It’s nearly Christmas. As some of you will know, the reformer John Calvin has gathered a notorious reputation as the one who did abolish the celebration of Christmas in Geneva. And indeed, from the sermons of Calvin that survived, we can gather that he continued his lectio continua of Scripture at the 25th of Decembre. Take for example the year 1559. Calvin preached on weekdays on the book of Genesis. So, that’s what he did on this monday: he preached on Genesis 8:20-22. (You can find the sermon in Supplementa Calviniana XI/1, p.453-463). That’s the part of the story that is well-known.

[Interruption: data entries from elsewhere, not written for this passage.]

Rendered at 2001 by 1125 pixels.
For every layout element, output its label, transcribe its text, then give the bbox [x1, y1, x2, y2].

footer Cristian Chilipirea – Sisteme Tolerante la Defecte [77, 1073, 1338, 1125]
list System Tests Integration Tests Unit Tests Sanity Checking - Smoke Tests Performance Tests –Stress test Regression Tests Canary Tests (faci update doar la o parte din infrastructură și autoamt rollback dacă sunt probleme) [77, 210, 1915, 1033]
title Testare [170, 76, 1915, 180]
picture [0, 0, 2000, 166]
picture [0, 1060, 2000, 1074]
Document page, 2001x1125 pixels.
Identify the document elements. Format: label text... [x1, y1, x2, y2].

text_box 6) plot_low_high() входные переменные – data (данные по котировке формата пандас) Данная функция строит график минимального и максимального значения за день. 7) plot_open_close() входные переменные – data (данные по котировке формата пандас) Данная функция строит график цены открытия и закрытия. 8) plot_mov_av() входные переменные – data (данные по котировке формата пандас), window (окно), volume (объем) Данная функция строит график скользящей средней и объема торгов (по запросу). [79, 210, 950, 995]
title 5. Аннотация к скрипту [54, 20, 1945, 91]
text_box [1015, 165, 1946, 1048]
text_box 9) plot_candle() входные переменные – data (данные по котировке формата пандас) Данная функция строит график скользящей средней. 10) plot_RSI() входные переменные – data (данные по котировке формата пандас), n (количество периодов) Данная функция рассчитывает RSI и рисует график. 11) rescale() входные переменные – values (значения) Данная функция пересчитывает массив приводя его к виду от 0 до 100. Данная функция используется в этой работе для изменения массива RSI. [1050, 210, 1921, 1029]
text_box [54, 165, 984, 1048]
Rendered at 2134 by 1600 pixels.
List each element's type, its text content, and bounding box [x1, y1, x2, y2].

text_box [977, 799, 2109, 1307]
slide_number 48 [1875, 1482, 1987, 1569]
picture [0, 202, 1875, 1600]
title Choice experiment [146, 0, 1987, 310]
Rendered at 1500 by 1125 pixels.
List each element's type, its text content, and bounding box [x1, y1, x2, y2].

But not so very well-known is the fact that Calvin (and his colleagues in Geneva) on the sunday closest to Decembre 25th preached on the gospel of the nativity, be it from the gospel of Luke, Matthew or John. Moreover, at this sunday the Lord’s Supper was celebrated in all the Genevan churches. This was truly a festive sunday, meant as alternative Christmas. So, Calvin didn’t completely abolish the celebration of Christmas. He ‘only’ replaced the celebration from the 25th Decembre to a nearby sunday. But why did he do that?
This move of the reformer was prompted by the disastrous consequences of the late medieval practice of holy days and all sorts of festivals. These were days devoted to all sorts of saints, holy persons, saint patrons of the city, and so forth. At each of these days the inhabitants of a city were expected to go to church, visit the mass, say prayers in a chapel, participate in a procession, and so on. That took half the day, and not infrequently the whole day. Now you understand the meaning of our word ‘holiday‘. A day of leisure… Yes, but also an enormous loss of labour and productivity. It has been calculated that up to 50% of the workdays got lost in this way.
Calvin, and the other reformers, abolished nearly all these holy days and holidays. And in case you are inclined to think that this confirms the liaison between calvinism and capitalism (Weber), remember that these were the days that poverty was a real problem. That social problem was, besides the idolatry involved in the veneration of all these saints, Calvin’s chief motivation for doing what he did. Sundays were the days of rest; the other days the days of doing what God calls you to do! But on all these days there were sermons, from Calvin and his colleagues. Because God never rests. He is always at work, for our salvation!